The Friendship Port (Port de l'Amité) is an artificial deepwater port located in Nouakchott, Mauritania. It was built during the 1980s by a Chinese company to allow the city, capital of Mauritania, to be supplied more cheaply than by overland from Dakar, Senegal. As the location is not a natural harbor, concrete block breakwaters had to be used to create a safe location for the ships. Plans are being made to increase its capacity.

==History==
There are no natural deepwater ports along the Atlantic coast of Africa between Nouadhibou, Mauritania and Dakar, Senegal and the explosive growth of Nouakchott during the 1970s and 1980s threatened to overwhelm the modest road network connecting Nouakchott and Senegal. The People's Republic of China offered an interest-free, 50-year loan of $35 million in the early 1980s to finance construction of a port by the China Road & Bridge Corporation. It imported over 400 workers that had to emplace over 100,000 concrete blocks that each weighed over 12 LT. The workers had to fight high seas and winds, sandstorms and strong currents along the unprotected coastline roughly 12 km southwest of the city. Despite these difficulties, the facilities were completed several months ahead of schedule and the port opened on 17 September 1986. At the time, it was the second largest Chinese foreign aid project. The completed port became Mauritania's first deep-water port.

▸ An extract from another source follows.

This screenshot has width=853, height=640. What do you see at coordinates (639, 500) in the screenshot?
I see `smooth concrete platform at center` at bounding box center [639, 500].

In 2001, Spain announced that it would build an oil terminal near the port to handle the country's increasing demands. Two years later Mali said that it would construct 92000 sqm of warehouse space to handle its own imports and exports through the port.

==Capacity and facilities==
The port was designed for a capacity of 500,000 deadweight tons (DWT) of cargo a year, but was handling 1,500,000 tons (DWT) by 2009. The main quay is long enough to accommodate three ships at once, each of 10,000 DWT. China agreed in 2009 to invest US$282 million in the port, aiming to extend the 585 m main quay by over 900 m. As of 2011, the World Bank was investigating funding a new shipping container facility at the port.